Predictions shape : (24, 11)
First timestamp : 2023-01-02 00:00:00
Last timestamp : 2023-01-02 23:00:00
col_1
col_2
col_3
col_4
col_5
col_6
col_7
col_8
col_9
col_10
col_11
2023-01-02 00:00:00
0.3047
-1.0400
0.7505
0.9406
-1.9510
-1.3022
0.1278
-0.3162
-0.0168
-0.8530
0.8794
2023-01-02 01:00:00
0.7778
0.0660
1.1272
0.4675
-0.8593
0.3688
-0.9589
0.8785
-0.0499
-0.1849
-0.6809
2023-01-02 02:00:00
1.2225
-0.1545
-0.4283
-0.3521
0.5323
0.3654
0.4127
0.4308
2.1416
-0.4064
-0.5122
Metadata and return values
The function returns a three-element tuple. The first element is the predictions DataFrame described above. The second element is a metadata dictionary that records every parameter and intermediate shape of the run:
forecast_horizon
target_columns
exog_features
n_exog_features
train_size, val_size, test_size
data_shape_original, data_shape_merged
training_end
prediction_start, prediction_end
lags, window_size, contamination
n_outliers (computed as outliers.sum() for the Series case, or len(outliers) otherwise)
This dictionary is a self-contained audit record — it lets a future reader reconstruct the run’s configuration without rerunning the pipeline.
The third element is the recursive_forecasters dictionary keyed by target column name.
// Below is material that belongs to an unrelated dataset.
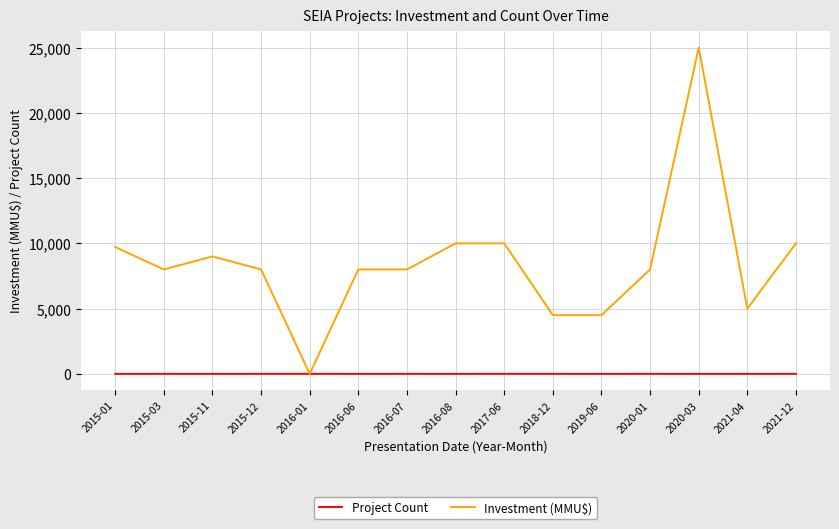

Is this an area chart (filled region under the line)?

No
Returning the fitted objects lets the caller inspect internal state (feature names, lag matrices, fitted estimator parameters) or call .predict again with a different horizon, without retraining.
End-to-end example
The cell below runs the entire pipeline with very small parameters (forecast_horizon=2, lags=4, window_size=8), using tempfile.mkdtemp() as the model directory so the run does not pollute the user’s persistent cache.
The same call with force_train=False and the same model_dir would load the just-trained forecasters from disk instead of retraining — the core caching mechanism behind the pipeline’s speedup on repeated runs.
The complete execution flow
A single call to n2n_predict_with_covariates follows this invariant sequence:
Input validation runs first.
The target data is loaded and cleaned (Stage 1).
Outlier positions are replaced with NaN (Stage 2).
Missing values are imputed and sample weights are computed (Stage 3).
Four categories of exogenous features are constructed over the full extended time window (Stage 4).
The features are concatenated, validated for completeness, cyclically encoded, and augmented with interaction terms (Stage 5).
A feature-selection step reduces the matrix to the columns relevant to the configured pipeline variant (Stage 6).
The selected features are merged with the target data over the historical window (Stage 7).
The merged data is split temporally into train, validation, and test segments (Stage 8).
Forecasters are either loaded from disk or trained from scratch and then persisted (Stage 9).
Predictions are generated for the forecast_horizon steps beyond the training end (Stage 10).
Every public parameter is validated at entry, every exogenous feature matrix is checked for completeness before it enters the model, and every fitted object is serialised in a form that survives process boundaries. These invariants make the pipeline safe to embed in automated batch jobs where a silent failure would not be discovered until long after the prediction window has closed.